By Jeffrey R. Wolfe, Senior Vice President, Manager of Wealth Planning StrategiesPrint This Post
At year end, many enjoy giving gifts to loved ones. For those that may face a potential federal or state estate tax, making annual gifts may help save on those taxes in the long run. Under federal law, every person can gift up to $15,000 per person per year. Married couples can combine their gift giving ability and make up to $30,000 in gifts. That’s a substantial amount of wealth being transferred tax free, and if you do that over multiple years, the amount of assets transferred can be staggering. Consider that if you simply gave away $15,000 a year for 20 years, and you received a 5% rate of return on those gifted dollars, your beneficiaries would have nearly $496,000, all of which would be out of your estate for estate tax purposes.

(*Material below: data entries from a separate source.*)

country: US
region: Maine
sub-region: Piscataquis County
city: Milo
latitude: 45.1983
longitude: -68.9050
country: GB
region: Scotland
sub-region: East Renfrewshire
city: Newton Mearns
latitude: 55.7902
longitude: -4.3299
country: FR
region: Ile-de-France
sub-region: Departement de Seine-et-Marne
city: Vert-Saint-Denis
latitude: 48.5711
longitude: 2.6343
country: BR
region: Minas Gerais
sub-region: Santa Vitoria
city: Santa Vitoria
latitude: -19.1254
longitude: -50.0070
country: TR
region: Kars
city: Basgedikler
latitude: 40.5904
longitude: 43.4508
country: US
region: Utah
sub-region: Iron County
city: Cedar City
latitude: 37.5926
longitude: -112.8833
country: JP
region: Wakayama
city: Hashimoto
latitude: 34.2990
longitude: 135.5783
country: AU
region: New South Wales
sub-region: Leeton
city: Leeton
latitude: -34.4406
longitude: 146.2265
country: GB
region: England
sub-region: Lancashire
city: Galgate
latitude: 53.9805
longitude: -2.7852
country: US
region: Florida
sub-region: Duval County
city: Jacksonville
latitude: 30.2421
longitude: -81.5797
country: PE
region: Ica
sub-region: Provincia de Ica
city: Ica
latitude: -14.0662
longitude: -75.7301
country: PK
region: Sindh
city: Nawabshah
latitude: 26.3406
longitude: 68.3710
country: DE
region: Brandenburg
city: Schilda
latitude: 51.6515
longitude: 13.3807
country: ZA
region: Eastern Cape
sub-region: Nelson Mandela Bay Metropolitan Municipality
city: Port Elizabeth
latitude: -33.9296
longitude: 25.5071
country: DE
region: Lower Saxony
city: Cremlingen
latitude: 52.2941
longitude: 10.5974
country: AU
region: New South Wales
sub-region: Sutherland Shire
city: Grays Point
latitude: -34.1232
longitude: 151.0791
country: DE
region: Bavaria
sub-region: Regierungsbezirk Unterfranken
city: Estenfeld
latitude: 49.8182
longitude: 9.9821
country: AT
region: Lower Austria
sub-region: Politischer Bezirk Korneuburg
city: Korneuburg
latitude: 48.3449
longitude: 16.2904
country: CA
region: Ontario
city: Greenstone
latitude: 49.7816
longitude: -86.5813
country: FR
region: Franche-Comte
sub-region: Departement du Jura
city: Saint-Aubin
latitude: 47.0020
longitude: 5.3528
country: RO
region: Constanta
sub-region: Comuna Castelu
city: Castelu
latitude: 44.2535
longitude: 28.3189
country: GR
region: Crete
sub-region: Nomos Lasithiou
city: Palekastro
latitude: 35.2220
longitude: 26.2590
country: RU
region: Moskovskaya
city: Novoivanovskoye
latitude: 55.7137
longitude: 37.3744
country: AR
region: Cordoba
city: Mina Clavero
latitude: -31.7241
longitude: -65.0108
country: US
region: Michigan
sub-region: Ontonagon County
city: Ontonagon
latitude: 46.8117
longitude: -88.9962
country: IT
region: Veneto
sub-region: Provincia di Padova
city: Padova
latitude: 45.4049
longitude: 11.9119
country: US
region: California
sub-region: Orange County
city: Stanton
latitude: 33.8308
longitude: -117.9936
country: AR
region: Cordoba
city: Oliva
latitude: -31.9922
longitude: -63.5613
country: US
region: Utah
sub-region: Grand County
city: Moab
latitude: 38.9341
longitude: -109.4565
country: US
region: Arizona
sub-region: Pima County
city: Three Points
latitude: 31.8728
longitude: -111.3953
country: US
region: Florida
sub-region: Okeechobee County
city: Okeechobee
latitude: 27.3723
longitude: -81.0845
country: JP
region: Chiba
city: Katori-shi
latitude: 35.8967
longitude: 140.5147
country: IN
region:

When determining what to gift, there may be opportunities to gift actual assets (shares of stock for example) in lieu of cash. For gifts of assets versus cash, if the fair market value of the asset is close to your cost basis in that asset, now may be a good time to make the gift. Remember, when you gift an asset to an individual you also gift them your basis in that asset. Gifting assets with little or no gain may allow your beneficiary to sell that asset and utilize the proceeds with little or no income tax consequence.
On the other hand, you could gift an appreciated asset in certain situations. For example, if the beneficiary were to sell the gifted asset, the beneficiary would realize any corresponding tax liability. This could be beneficial if the beneficiary were in a lower tax bracket than the grantor of the gift, but be careful that the sale and corresponding capital gain doesn’t cause the beneficiary to fall into a higher tax bracket.
If you want to assure your gift will apply to this tax year, gifts must be completed by year-end. It may take some time to complete the gift, especially if you are transferring stock or other non-cash assets. Start the giving process early to ensure that the transfer is made before the end of the year.
Please remember, Benjamin F. Edwards & Co. does not provide tax advice, so it is important to consult with your tax professional for guidance tailored to your specific situation.